▶ _Instructions for the task_: Please copy out the passage on civil rights word for word, from its title to its last sentence.

▶ _Selected passage_:

Civil Rights

AuthorJack Greenberg
Pages387-394

Page 387

The core of the concept "civil rights" is freedom from RACIAL DISCRIMINATION. Although the term, not improperly, often refers to freedom from discrimination based on nationality, alienage, gender, age, sexual preference, or physical or mental handicap?or even RELIGIOUS LIBERTY, immunity from official brutality, FREEDOM OF SPEECH, the RIGHT OF PRIVACY, and additional rights found in the Constitution or elsewhere?other terms can characterize these rights. Sometimes they are referred to as CIVIL LIBERTIES or by particular names (for example, gender or handicap discrimination). Although the racial discrimination cases have influenced doctrinal development in many of these other areas, standards governing them often differ at the levels of both judicial scrutiny and appropriate remedies. Racial discrimination deserves separate treatment.

▶ _Extracted entries_:
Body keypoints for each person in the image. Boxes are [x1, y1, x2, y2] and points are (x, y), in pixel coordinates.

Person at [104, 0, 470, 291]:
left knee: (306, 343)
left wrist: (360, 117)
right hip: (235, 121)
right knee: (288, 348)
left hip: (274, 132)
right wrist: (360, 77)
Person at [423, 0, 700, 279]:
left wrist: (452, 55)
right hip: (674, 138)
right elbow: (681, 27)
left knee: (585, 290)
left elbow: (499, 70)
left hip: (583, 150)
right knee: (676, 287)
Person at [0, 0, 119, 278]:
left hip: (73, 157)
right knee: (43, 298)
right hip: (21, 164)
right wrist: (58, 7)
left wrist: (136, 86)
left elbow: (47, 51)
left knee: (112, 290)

--

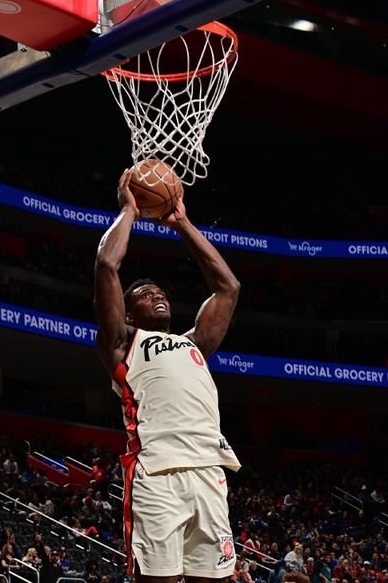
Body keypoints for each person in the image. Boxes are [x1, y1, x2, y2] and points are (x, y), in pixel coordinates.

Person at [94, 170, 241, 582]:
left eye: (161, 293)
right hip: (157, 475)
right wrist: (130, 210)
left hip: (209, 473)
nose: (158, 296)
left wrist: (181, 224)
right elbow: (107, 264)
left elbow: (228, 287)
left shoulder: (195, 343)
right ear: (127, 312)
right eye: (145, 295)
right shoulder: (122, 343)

▶ _Written response_:
Civil Rights

AuthorJack Greenberg
Pages387-394

Page 387

The core of the concept "civil rights" is freedom from RACIAL DISCRIMINATION. Although the term, not improperly, often refers to freedom from discrimination based on nationality, alienage, gender, age, sexual preference, or physical or mental handicap?or even RELIGIOUS LIBERTY, immunity from official brutality, FREEDOM OF SPEECH, the RIGHT OF PRIVACY, and additional rights found in the Constitution or elsewhere?other terms can characterize these rights. Sometimes they are referred to as CIVIL LIBERTIES or by particular names (for example, gender or handicap discrimination). Although the racial discrimination cases have influenced doctrinal development in many of these other areas, standards governing them often differ at the levels of both judicial scrutiny and appropriate remedies. Racial discrimination deserves separate treatment.